_Directive_:
Copy the listing below word for word, everything from the line with "this example: 114mm" down to the line with "Answer: 15004.00ft³", both of those lines included. Leave the pictures out of your copy.

==== Given records

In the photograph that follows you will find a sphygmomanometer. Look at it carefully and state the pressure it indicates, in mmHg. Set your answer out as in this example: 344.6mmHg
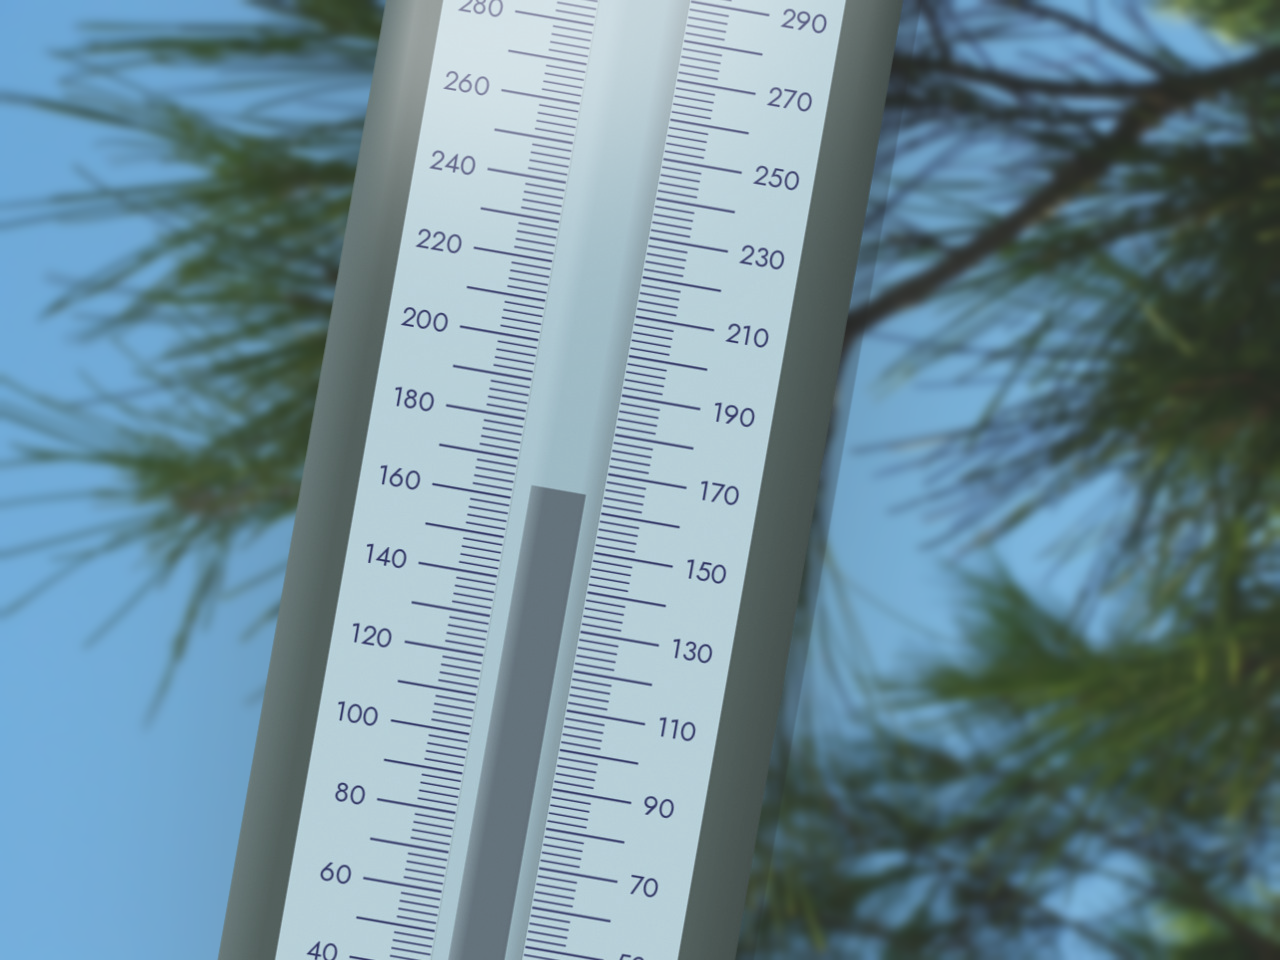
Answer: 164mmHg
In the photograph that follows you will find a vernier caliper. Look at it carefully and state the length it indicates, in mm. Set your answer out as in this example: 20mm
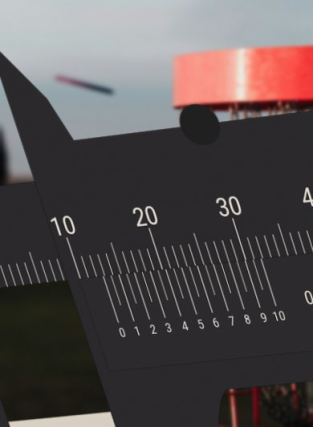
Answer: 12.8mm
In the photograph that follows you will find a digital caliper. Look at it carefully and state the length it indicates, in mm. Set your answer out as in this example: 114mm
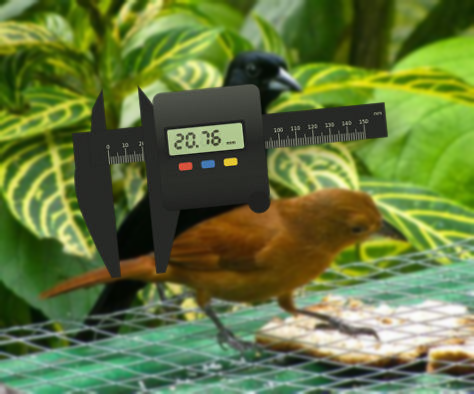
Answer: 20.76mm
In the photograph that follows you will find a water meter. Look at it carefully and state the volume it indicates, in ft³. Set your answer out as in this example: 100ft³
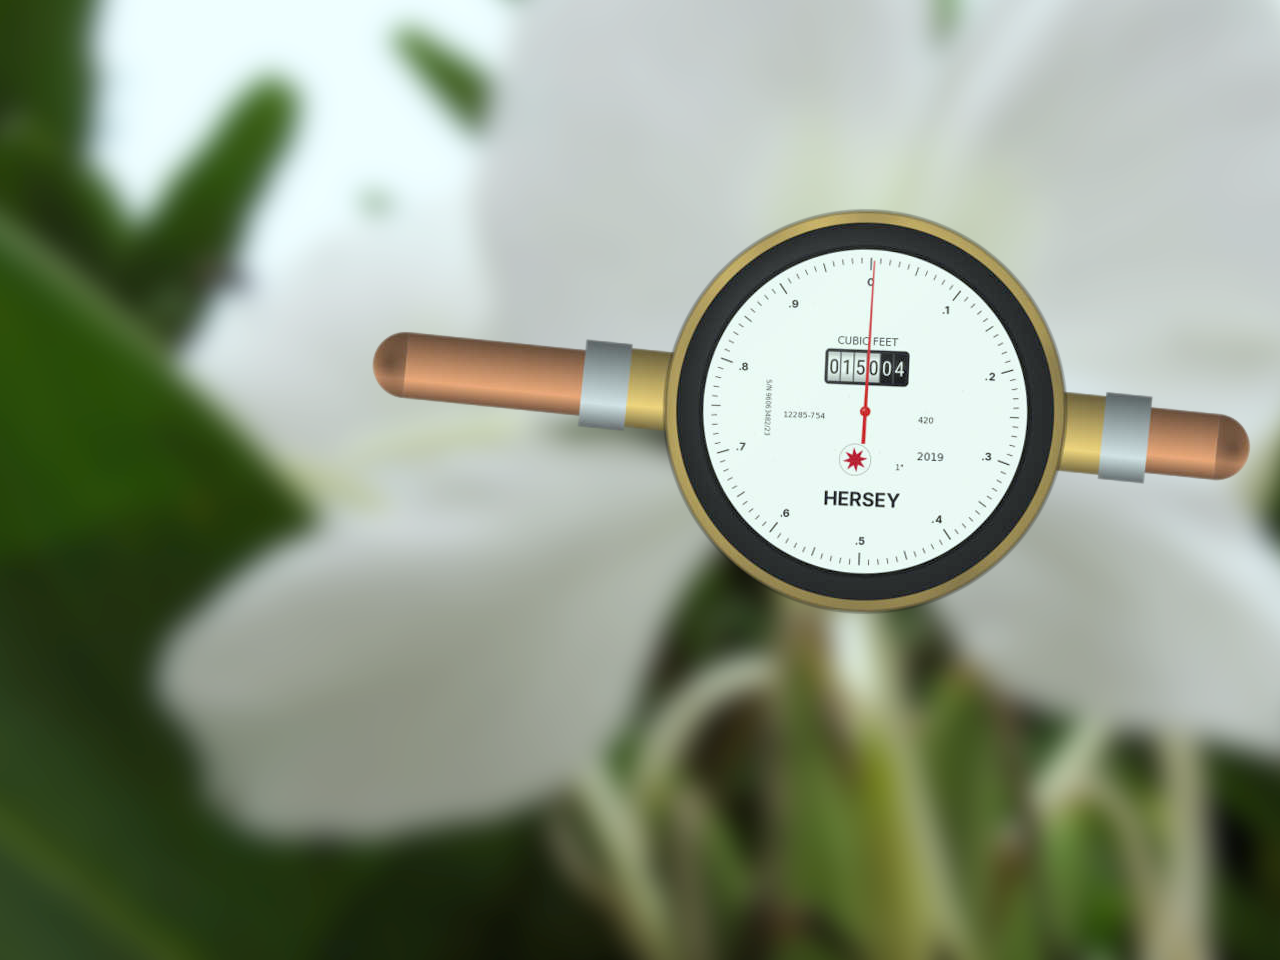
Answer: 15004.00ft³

========
==== Given records

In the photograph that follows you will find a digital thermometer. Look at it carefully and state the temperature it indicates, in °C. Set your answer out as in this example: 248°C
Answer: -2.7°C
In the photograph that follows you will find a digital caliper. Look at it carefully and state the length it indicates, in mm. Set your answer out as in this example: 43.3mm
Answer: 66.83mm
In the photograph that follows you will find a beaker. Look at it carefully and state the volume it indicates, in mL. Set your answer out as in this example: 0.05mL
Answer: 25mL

========

_Response to the task_:
In the photograph that follows you will find a digital caliper. Look at it carefully and state the length it indicates, in mm. Set your answer out as in this example: 114mm
Answer: 20.76mm
In the photograph that follows you will find a water meter. Look at it carefully and state the volume it indicates, in ft³. Set your answer out as in this example: 100ft³
Answer: 15004.00ft³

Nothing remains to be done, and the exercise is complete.